爆撃機の護衛、対地攻撃、偵察など、 マルチタスクをこなした異形の戦闘機に肉迫! 
連載第3回。

■双発戦闘機の傑作「双尾の悪魔」(ロッキードP-38ライトニング:アメリカ)

P-38の偵察型F-5。上面からでは両者の識別は難しい。日本軍パイロットが「目刺し」と呼んだ独特のシルエットがお分かりいただけよう。なお、白黒の帯は大陸反攻作戦オーヴァーロード(ノルマンディー上陸)に際して採用されたインベージョン・ストライプと称される味方識別塗装。

 第二次世界大戦では、各国が各種の双発戦闘機を実戦に投入したが、結局のところそのほとんどが性能面で単発戦闘機に太刀打ちできなかった。そのような中で、当初から双発戦闘機として設計され、単発戦闘機に勝るとも劣らぬ性能を発揮した、唯一といってもよい機種が本機だ。それどころか、同大戦におけるアメリカ軍のトップ・エースで40機撃墜のリチャード・アイラ“ディック”ボングと、同第2位で38機撃墜のトーマス・ブキャナン・マクガイア・ジュニア少佐の二人の愛機が本機であったことからも、いかに優れていたかが推察できよう。

 本機は、1930年代半ばに強力な高高度迎撃戦闘機を求めたアメリカ陸軍航空隊(1941年6月20日に創設された陸軍航空軍に1942年3月9日吸収統合)の求めに応じて開発された。ロッキード社は、従来の双発機のデザインでは単発戦闘機にかなわないと判断。そこで、船舶のトリマラン(3胴式)のようにエンジンを搭載した左右の双胴の中央に、コックピットを備えた小さな中央胴体を配する独特のデザインの高速3胴機として設計をまとめた。

 エンジンは液冷のアリソンV-1710が2基搭載されているが、機体設計によってトルクを打ち消すのではなく、2基のうちの1基を逆回転モデルとすることで左右のエンジンのトルクの相殺を図った。将来的に戦時量産という火急の状況に至る可能性が高いなかで、わざわざ逆回転のエンジンを別個に量産できるアメリカの大工業力には驚かされる。さらに驚かされるのは、日本では敗戦まで実用化できなかったターボチャージャーを、高高度性能向上のため最初から装備していたことで、この二つの事実からもわかるように、すでに戦前の時点でのアメリカの工業力は単に巨大というだけでなく、世界最先端でもあった。

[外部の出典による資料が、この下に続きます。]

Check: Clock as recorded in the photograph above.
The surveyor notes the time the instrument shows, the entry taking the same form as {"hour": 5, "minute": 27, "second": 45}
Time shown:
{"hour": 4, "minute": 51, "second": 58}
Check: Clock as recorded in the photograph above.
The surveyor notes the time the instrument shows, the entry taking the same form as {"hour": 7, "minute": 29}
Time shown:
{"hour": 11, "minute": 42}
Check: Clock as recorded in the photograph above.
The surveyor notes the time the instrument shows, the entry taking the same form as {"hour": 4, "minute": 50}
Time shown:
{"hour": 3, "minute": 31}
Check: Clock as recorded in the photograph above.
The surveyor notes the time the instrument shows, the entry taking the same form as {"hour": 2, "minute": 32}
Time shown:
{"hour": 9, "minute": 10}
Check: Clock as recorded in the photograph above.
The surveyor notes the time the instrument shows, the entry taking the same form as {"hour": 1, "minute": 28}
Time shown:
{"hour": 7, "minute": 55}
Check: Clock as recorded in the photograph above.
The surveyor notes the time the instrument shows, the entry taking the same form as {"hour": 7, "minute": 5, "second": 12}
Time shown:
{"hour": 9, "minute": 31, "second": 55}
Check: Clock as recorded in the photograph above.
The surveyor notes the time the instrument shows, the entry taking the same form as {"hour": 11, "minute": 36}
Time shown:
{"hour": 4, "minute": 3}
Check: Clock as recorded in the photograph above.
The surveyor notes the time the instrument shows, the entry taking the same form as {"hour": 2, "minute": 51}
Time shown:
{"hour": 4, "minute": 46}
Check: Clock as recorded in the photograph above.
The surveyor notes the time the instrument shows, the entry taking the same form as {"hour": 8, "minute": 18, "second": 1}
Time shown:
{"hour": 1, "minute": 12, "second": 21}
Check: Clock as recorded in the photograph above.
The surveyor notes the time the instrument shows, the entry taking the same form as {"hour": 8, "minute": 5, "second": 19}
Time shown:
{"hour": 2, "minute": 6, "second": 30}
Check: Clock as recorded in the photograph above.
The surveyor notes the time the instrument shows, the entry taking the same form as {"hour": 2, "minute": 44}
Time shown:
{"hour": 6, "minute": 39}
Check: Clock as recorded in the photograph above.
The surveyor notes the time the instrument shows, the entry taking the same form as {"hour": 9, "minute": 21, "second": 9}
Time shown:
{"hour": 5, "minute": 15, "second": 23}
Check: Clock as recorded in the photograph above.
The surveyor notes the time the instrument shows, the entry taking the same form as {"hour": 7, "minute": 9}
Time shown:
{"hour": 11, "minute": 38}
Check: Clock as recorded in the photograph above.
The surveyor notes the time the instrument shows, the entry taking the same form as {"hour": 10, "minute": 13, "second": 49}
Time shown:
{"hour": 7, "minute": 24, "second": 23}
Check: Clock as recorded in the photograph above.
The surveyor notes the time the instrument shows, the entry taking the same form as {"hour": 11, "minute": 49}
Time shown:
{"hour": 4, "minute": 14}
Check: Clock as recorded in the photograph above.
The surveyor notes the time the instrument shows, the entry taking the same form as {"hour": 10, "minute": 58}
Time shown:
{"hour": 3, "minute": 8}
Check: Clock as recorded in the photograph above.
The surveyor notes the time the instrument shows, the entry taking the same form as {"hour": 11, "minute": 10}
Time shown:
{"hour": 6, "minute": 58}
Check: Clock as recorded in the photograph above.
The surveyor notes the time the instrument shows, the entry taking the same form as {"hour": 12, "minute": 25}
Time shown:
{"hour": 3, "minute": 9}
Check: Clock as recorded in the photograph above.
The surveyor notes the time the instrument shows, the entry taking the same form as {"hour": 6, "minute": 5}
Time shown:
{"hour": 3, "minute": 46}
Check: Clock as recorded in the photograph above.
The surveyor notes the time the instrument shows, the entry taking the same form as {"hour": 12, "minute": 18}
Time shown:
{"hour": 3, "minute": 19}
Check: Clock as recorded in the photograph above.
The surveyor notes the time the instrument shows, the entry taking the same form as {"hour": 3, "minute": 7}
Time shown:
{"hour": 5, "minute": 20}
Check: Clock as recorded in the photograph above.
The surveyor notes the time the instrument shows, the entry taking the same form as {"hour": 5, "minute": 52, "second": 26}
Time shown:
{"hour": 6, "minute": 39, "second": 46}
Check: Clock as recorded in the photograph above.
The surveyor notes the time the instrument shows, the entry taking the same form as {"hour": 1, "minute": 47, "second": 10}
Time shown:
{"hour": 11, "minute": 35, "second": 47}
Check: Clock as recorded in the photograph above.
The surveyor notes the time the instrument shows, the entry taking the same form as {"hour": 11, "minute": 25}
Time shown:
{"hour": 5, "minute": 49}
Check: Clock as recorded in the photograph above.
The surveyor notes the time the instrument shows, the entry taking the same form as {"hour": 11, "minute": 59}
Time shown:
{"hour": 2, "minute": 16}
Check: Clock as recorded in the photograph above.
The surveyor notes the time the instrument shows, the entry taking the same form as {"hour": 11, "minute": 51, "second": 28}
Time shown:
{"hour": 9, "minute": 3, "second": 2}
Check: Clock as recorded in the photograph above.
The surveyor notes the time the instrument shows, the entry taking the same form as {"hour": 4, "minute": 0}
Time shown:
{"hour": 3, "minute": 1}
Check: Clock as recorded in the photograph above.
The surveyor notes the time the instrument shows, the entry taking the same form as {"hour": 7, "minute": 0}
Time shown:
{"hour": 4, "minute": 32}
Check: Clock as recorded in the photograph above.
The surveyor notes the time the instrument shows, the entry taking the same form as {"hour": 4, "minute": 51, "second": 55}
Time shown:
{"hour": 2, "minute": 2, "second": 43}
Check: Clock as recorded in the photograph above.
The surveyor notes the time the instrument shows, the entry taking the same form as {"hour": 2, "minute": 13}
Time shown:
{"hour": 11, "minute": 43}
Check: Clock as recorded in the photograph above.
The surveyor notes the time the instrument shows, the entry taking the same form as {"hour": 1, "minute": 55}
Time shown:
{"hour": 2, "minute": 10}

 太平洋戦争が勃発し、百戦錬磨のパイロットが操る日本の零戦や隼と対戦した本機は、その高速性やターボチャージャーの威力を発揮する間もなく苦戦を強いられた。それは、低高度域における水平面のドッグファイトが得意な日本機の特徴をまだ知らなかったアメリカ人パイロットたちが、日本機のペースに巻き込まれた結果だった。
 加えて、本機の初期型にはいくつかの不具合もあった。そのため、日本軍パイロットたちは本機の独特の平面シルエットにちなんで「目刺し」、あるいは名称にちなんで「ぺろハチ(P38のPを「ぺ」3を「ろ」8を「ハチ」と読んだ蔑称)」と称して軽んじた。

 ところが、ターボチャージャーのおかげで日本機を圧倒する中~高高度域における高速性に加えて、急降下時の加速性に優れていたのでこれを利用したヒット・アンド・アウェー式の空戦で本機が戦うようになると、逆に日本機をバタバタと落とすようになり、多数のエースを輩出した。一方、ドイツ軍は当初から本機の優秀さを見抜いており、“ガーベルシュワンツトイフェル(Gabelschwanzteufel。ドイツ語で「双尾の悪魔」の意)”と呼んで恐れた。

 双発なので搭載能力も高く、大型のドロップ・タンク、爆弾やロケット弾なども多数搭載できたため、オリジナルのままで対地攻撃にも活躍。他にも航空写真撮影用カメラを搭載した長距離偵察型、レーダーを搭載した夜間戦闘型、爆撃照準器と爆撃手を載せた爆撃先導型などの派生型が造られた。総生産機数は約10000機。

 なお本機には、既述のごとく第二次大戦におけるアメリカ第1位と2位のエースの乗機だったというだけでなく、山本五十六連合艦隊司令長官が乗った1式陸攻を撃墜したり(2016年07月08日配信:アメリカ軍襲撃隊18名のうち4名で山本五十六搭乗機を狙う計画だった!:参照)、代表作『星の王子様』で知られる世界的作家サン・テグジュペリが、本機の写真偵察型F-5で任務遂行中に撃墜されて戦死したりと逸話が多い。